■ **Tugas 1**
Ganti "maximum" dengan "highest" pada entri, mulai dari entri pertama sampai baris yang memuat "Between 1.0 and 2.0, which is larger?", lalu tuliskan bagian itu lagi tanpa mengubah apa pun selain kata tersebut. Gambarnya tidak usah dimasukkan.

■ **Teks sumber**
====================

Isi Artikel |
Implementasi Paket Dikritik
Kebijakan Ekonomi untuk Memperkuat Struktur
JAKARTA, KOMPAS — Paket kebijakan ekonomi bertujuan mendorong pertumbuhan ekonomi menjadi lebih baik. Namun, pelaku usaha mengkritik, belum semua kebijakan dalam paket ekonomi berhasil diimplementasikan. Untuk itu, perlu sinergi agar pelaksanaannya lebih efektif.
Sejak September 2015 sampai saat ini, pemerintah sudah menerbitkan 13 paket kebijakan ekonomi.
Deputi Gubernur Senior Bank Indonesia Mirza Adityaswara mengemukakan, pemerintah berusaha menggenjot deregulasi sektor riil melalui Paket Kebijakan Ekonomi I-XIII. "Jika belum baik, ya, dilakukan penyesuaian sambil melakukan paket-paket deregulasi lanjutan," kata Mirza dalam seminar nasional yang diselenggarakan Bank Indonesia dan Ikatan Sarjana Ekonomi Indonesia, di Jakarta, Kamis (6/10). Seminar tersebut bertema "Prospek Perekonomian Indonesia: Seberapa Jauh Dampak Paket Kebijakan Ekonomi".

====================

■ **Entri masukan**
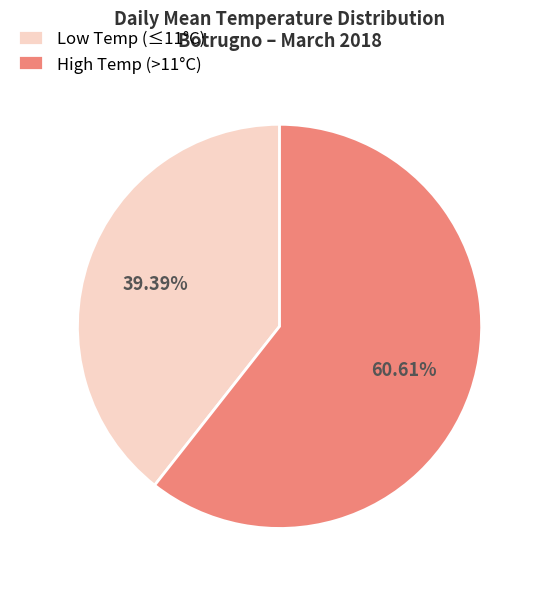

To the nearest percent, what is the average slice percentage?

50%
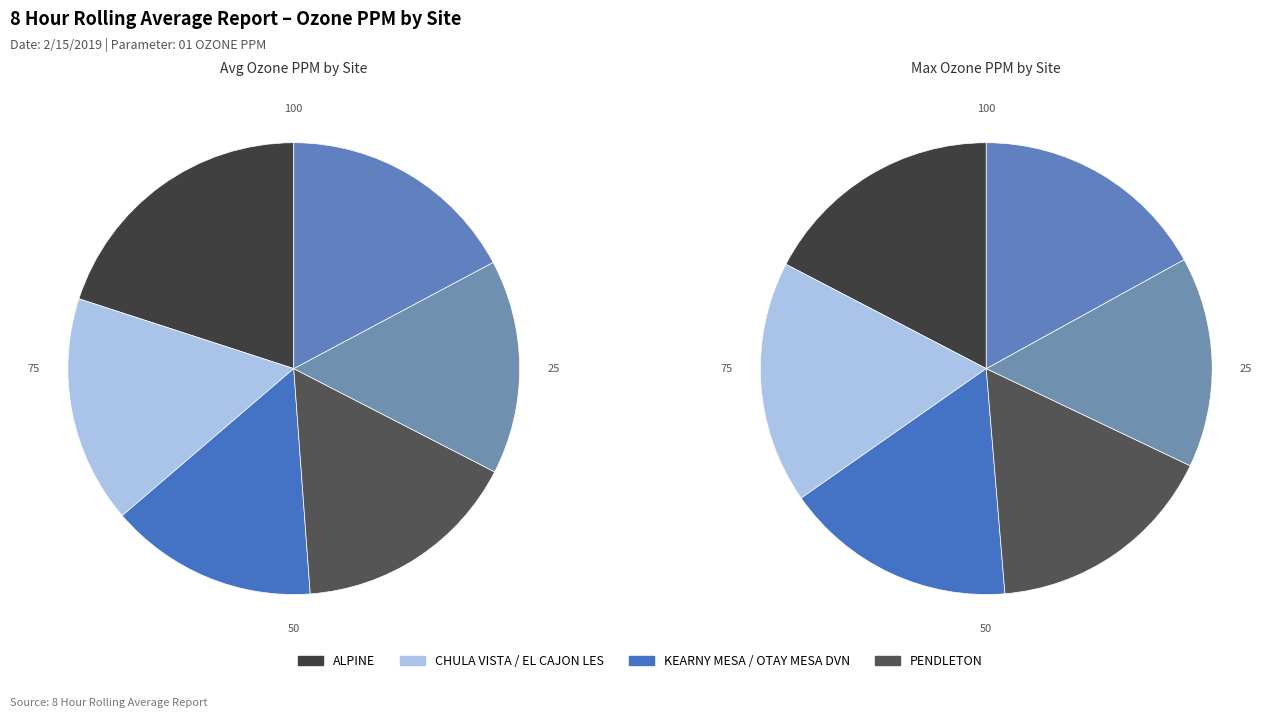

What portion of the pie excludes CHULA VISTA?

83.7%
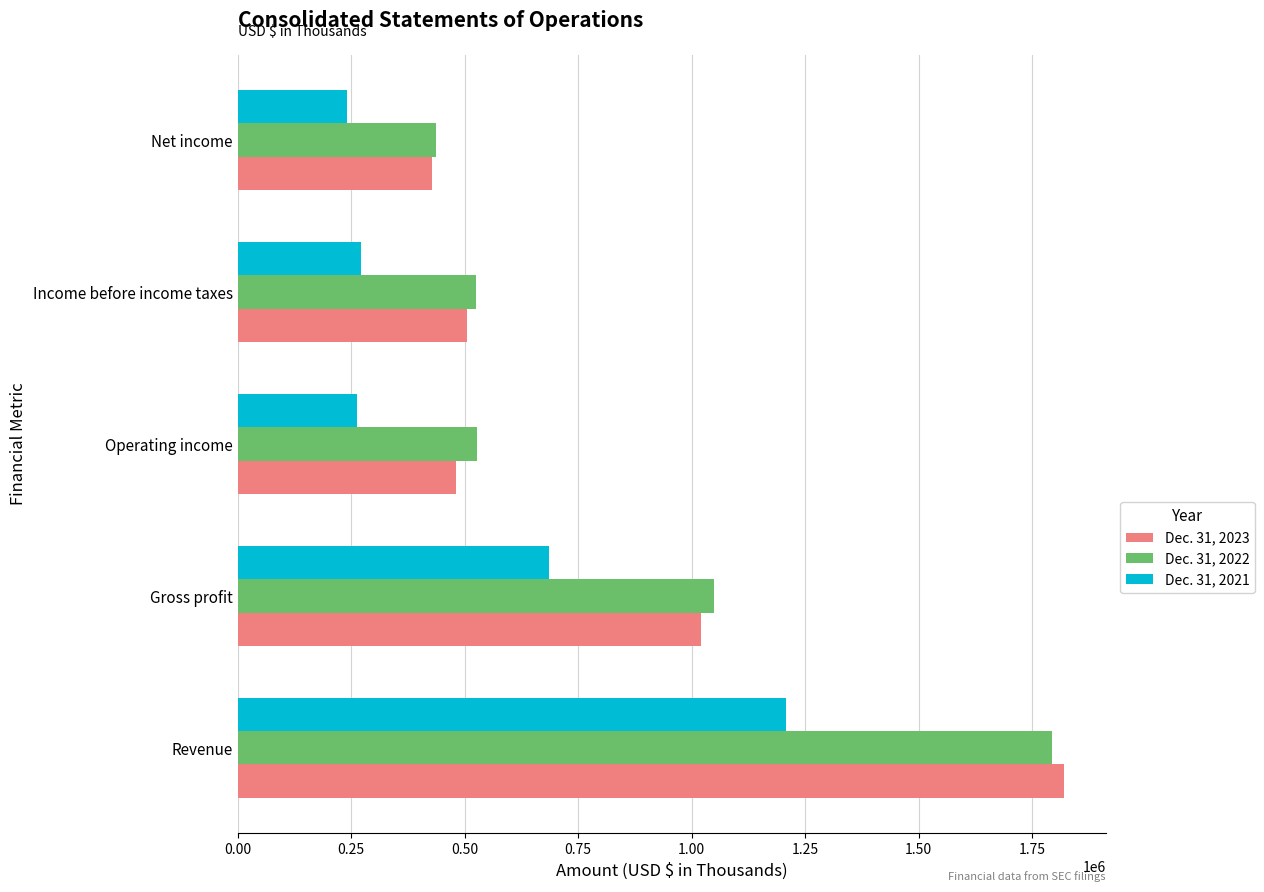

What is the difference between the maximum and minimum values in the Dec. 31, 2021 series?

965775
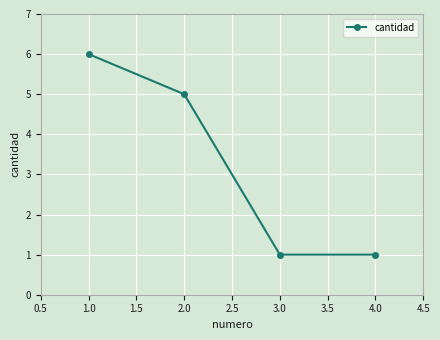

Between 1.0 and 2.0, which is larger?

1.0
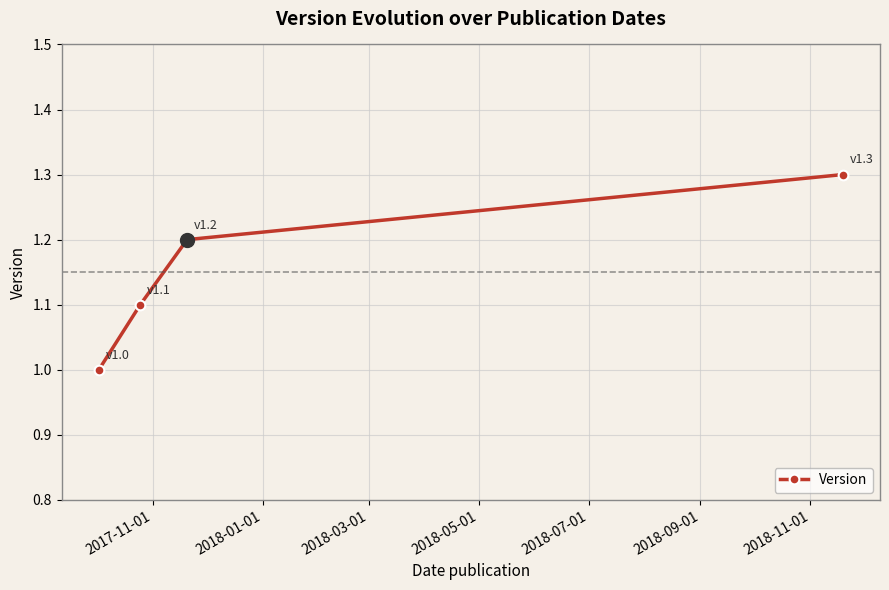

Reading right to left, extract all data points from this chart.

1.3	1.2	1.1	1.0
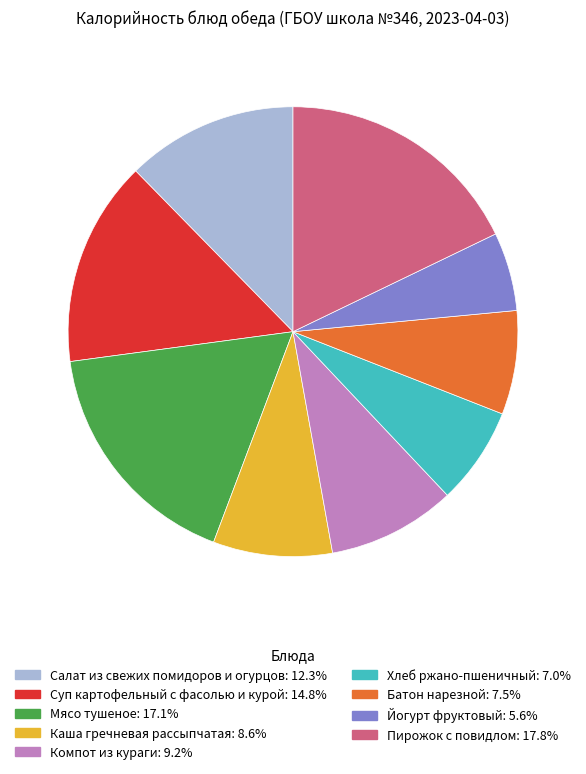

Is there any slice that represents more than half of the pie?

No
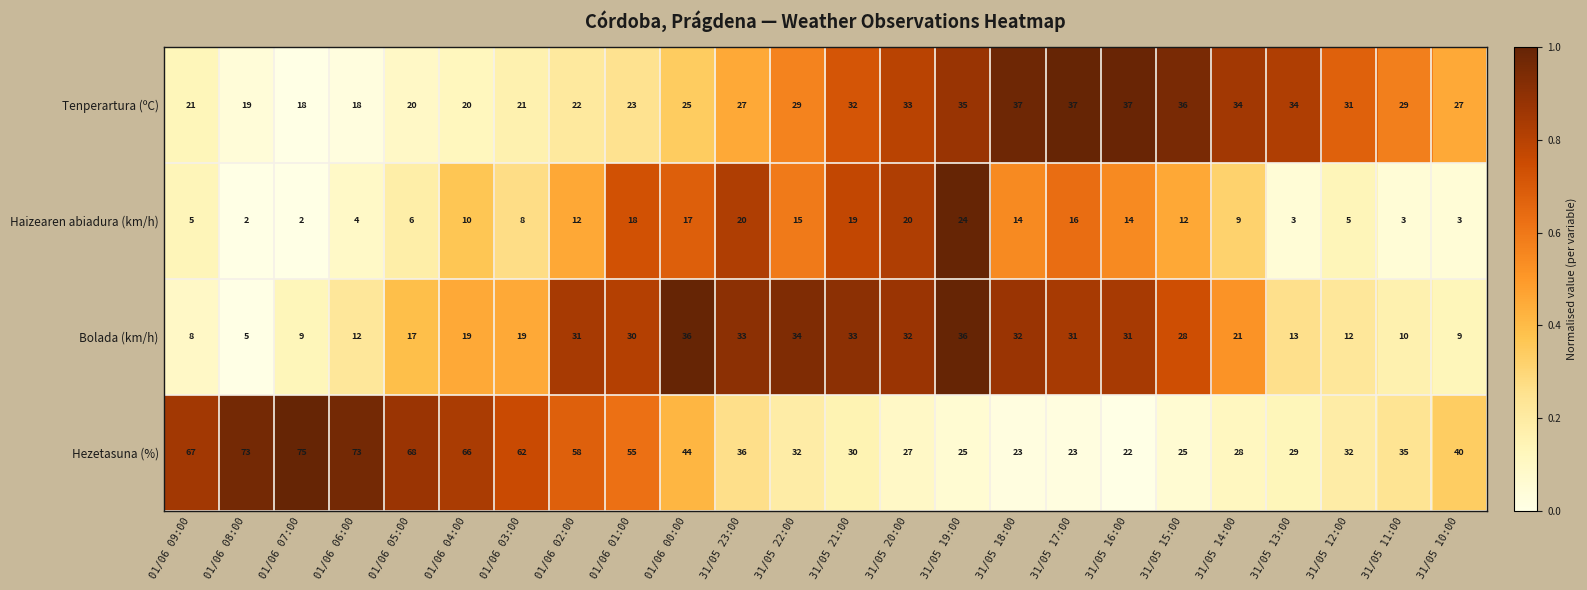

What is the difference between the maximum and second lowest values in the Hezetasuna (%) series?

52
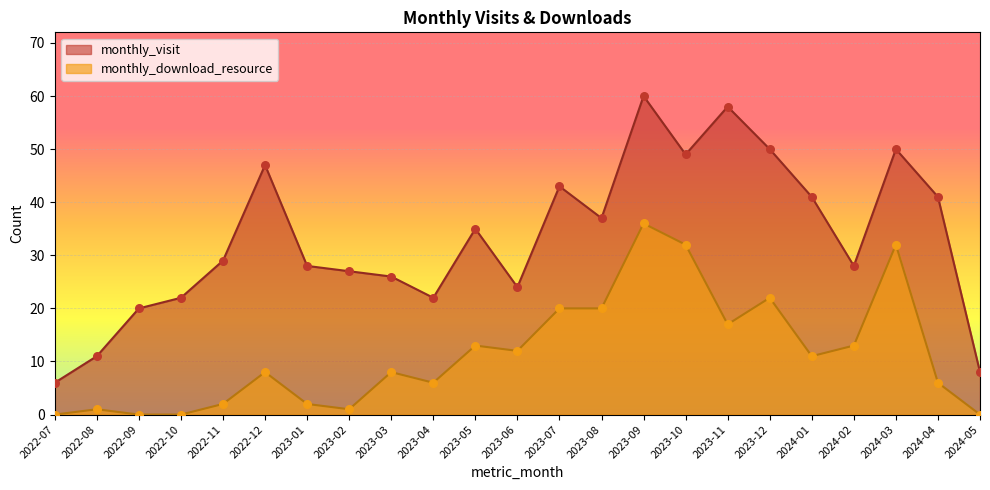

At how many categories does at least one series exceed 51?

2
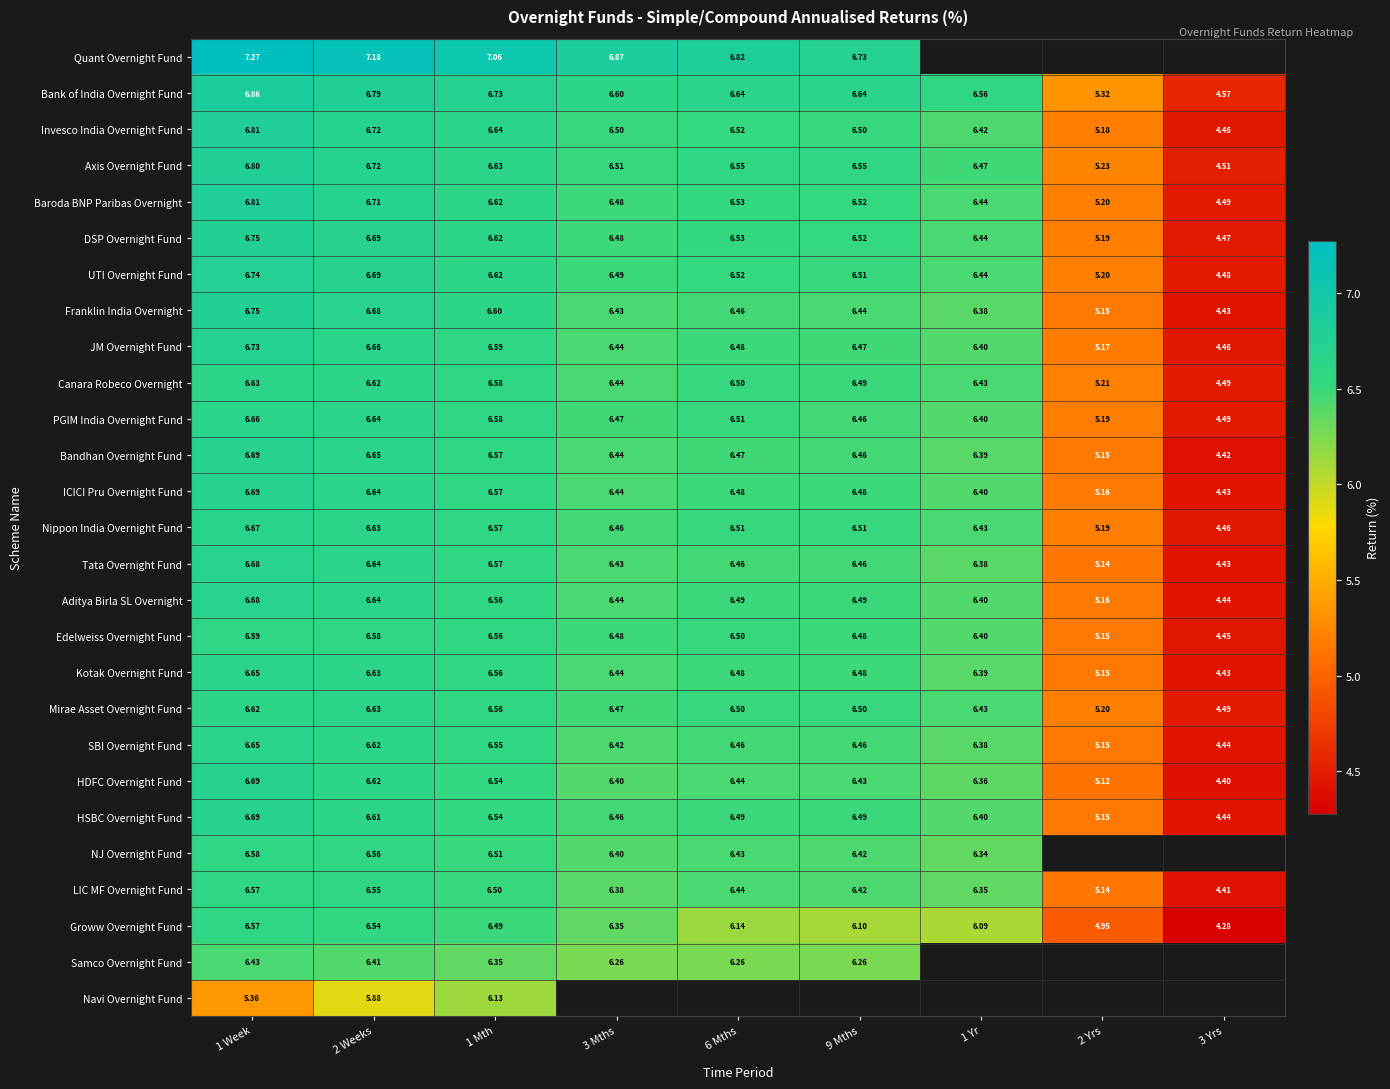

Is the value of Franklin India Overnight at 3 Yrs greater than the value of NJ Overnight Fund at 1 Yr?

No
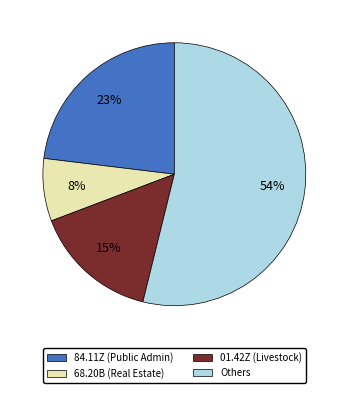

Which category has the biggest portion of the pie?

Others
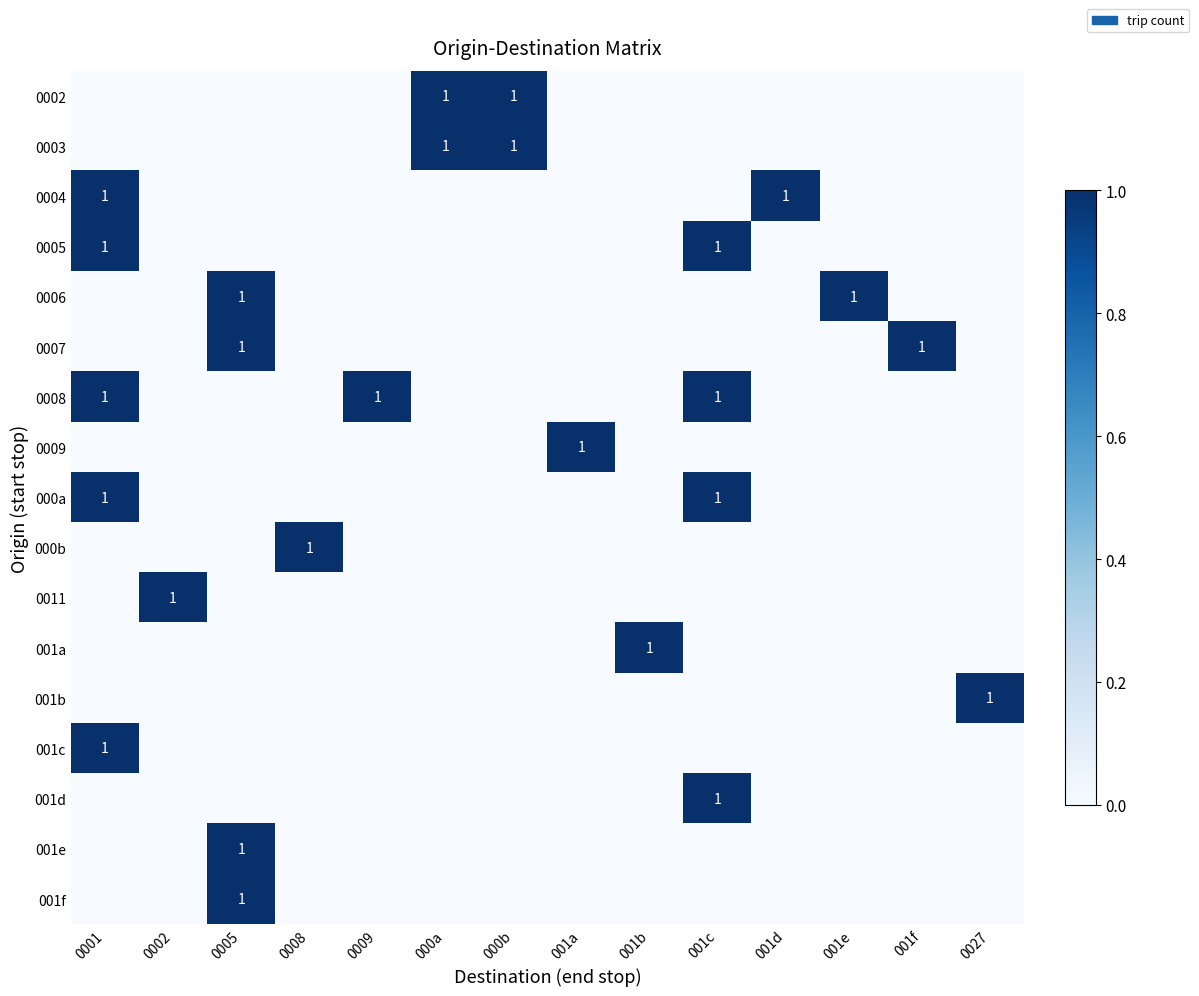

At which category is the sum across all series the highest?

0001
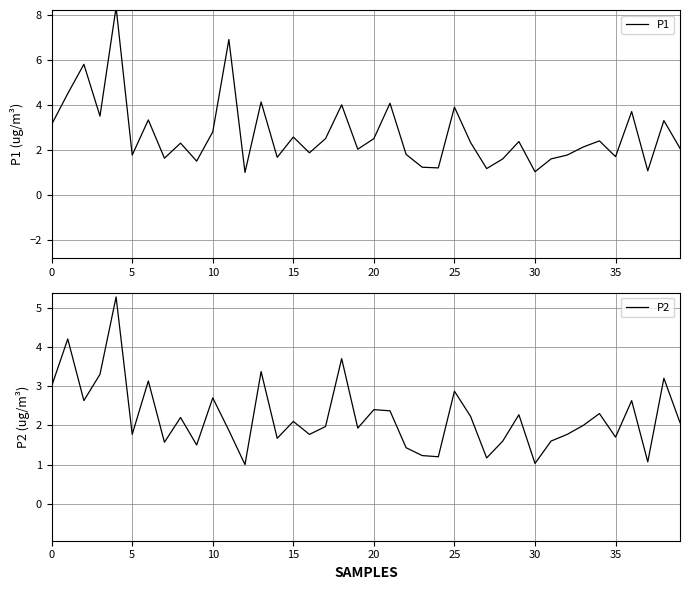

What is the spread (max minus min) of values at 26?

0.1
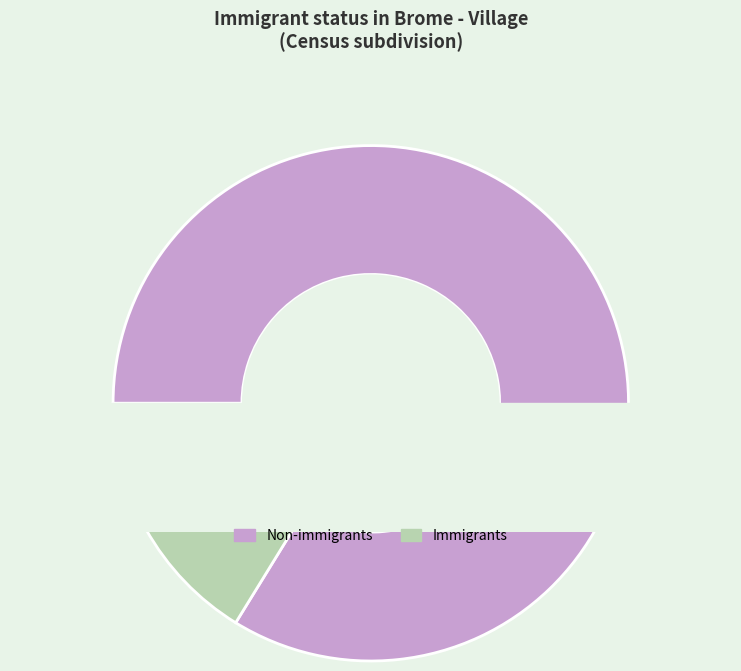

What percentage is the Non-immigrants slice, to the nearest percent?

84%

====================

■ **Tugas 2**
Tuliskan ulang seluruh artikel tentang paket kebijakan ekonomi itu, sama persis tanpa perubahan.

■ **Jawaban yang diharapkan 1**
To the nearest percent, what is the average slice percentage?

50%

What portion of the pie excludes CHULA VISTA?

83.7%

What is the difference between the highest and minimum values in the Dec. 31, 2021 series?

965775

Between 1.0 and 2.0, which is larger?

■ **Jawaban yang diharapkan 2**
Isi Artikel |
Implementasi Paket Dikritik
Kebijakan Ekonomi untuk Memperkuat Struktur
JAKARTA, KOMPAS — Paket kebijakan ekonomi bertujuan mendorong pertumbuhan ekonomi menjadi lebih baik. Namun, pelaku usaha mengkritik, belum semua kebijakan dalam paket ekonomi berhasil diimplementasikan. Untuk itu, perlu sinergi agar pelaksanaannya lebih efektif.
Sejak September 2015 sampai saat ini, pemerintah sudah menerbitkan 13 paket kebijakan ekonomi.
Deputi Gubernur Senior Bank Indonesia Mirza Adityaswara mengemukakan, pemerintah berusaha menggenjot deregulasi sektor riil melalui Paket Kebijakan Ekonomi I-XIII. "Jika belum baik, ya, dilakukan penyesuaian sambil melakukan paket-paket deregulasi lanjutan," kata Mirza dalam seminar nasional yang diselenggarakan Bank Indonesia dan Ikatan Sarjana Ekonomi Indonesia, di Jakarta, Kamis (6/10). Seminar tersebut bertema "Prospek Perekonomian Indonesia: Seberapa Jauh Dampak Paket Kebijakan Ekonomi".